Dari sisi milenals, Audra Pattiasina yang mewakili komunitas Jujaro mengungkapkan sekaligus mengusulkan perlu adanya kurikulum di sekolah-sekolah untuk mengajarkan tata cara bapake busana tradisional yang benar dan jika ada yang coba melanggar hal tersebut baru buat regulasinya.

‘’Jangan salahkan anak-anak milenials, kita tidak menerima langsung warisan budaya bapake tersebut, tidak dari orang tua kita, juga tidak dari sekolah, sementara kita ada di situasi yang berubah, kita generasi digital yang secara global mengikuti perkembangan dunia,’’ jelas Audra.

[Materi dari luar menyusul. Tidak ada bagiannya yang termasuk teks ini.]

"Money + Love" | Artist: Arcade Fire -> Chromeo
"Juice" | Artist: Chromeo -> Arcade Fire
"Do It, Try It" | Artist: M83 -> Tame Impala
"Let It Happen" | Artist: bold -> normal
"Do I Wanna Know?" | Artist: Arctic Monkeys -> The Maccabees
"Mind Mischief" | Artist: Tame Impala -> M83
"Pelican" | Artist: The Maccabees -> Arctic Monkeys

Sementara menurut Efie Hehanussa sebagai pelaku industry dirinya berharap ada banyak referensi yang bisa dia gunakan sebagai dasar dalam mengolah kreatifitasnya sebab ada sejumlah distorsi jika tidak memahami dasar motif dan makna symbol.

‘’Dunia desain itu, dunia kreatif sehingga harus kita pahami betul pakem mana yang boleh dan tidak dalam penerapan atau aplikasi ke modifikasi, ini perlu diberi pemahaman yang dalam,’’ jelas pemilik desain batik dengan motif lokal Maluku ini.

Menutup diskusi ini, Jean Saya, Kepala Museum Siwalima, menegaskan hasil diskusi terpumpun ini akan dirancang sebagai rekomendasi untuk ditujukan ke pihak terkait agar dapat menindaklanjuti rekomendasi tersebut.

‘’Hasil rekomendasi adalah bagian penting dari diskusi ini karena semua informasi yang kami dapatkan dalam diskusi ini menjadi hal yang bisa kami terapkan di Museum Siwalima sekaligus menyampaikan kepada public tentang apa yang menjadi aturan baku dalam budaya bapake orang Maluku, ‘’ jelas Jean.

Pasca digelarnya diskusi ke enam narasumber menandatangani rekomendasi diantaranya berisi usulan kepada Dinas Pendidikan dan Kebudayaan Kota dan Provinsi untuk menyiapkan kurikulum muatan lokal di sekolah tentang Budaya Bapake dan tata busana tradisional yang baik.

Selain itu rekomendasi juga ditujukan kepada 11 kabupaten / kota di Maluku agar melakukan riset dan mengumpulkan semua symbol dan motif untuk memastikan hak cipta bisa didaftarkan sebagai pemilik sah warisan budaya tersebut. (***)

No More Posts Available.

No more pages to load.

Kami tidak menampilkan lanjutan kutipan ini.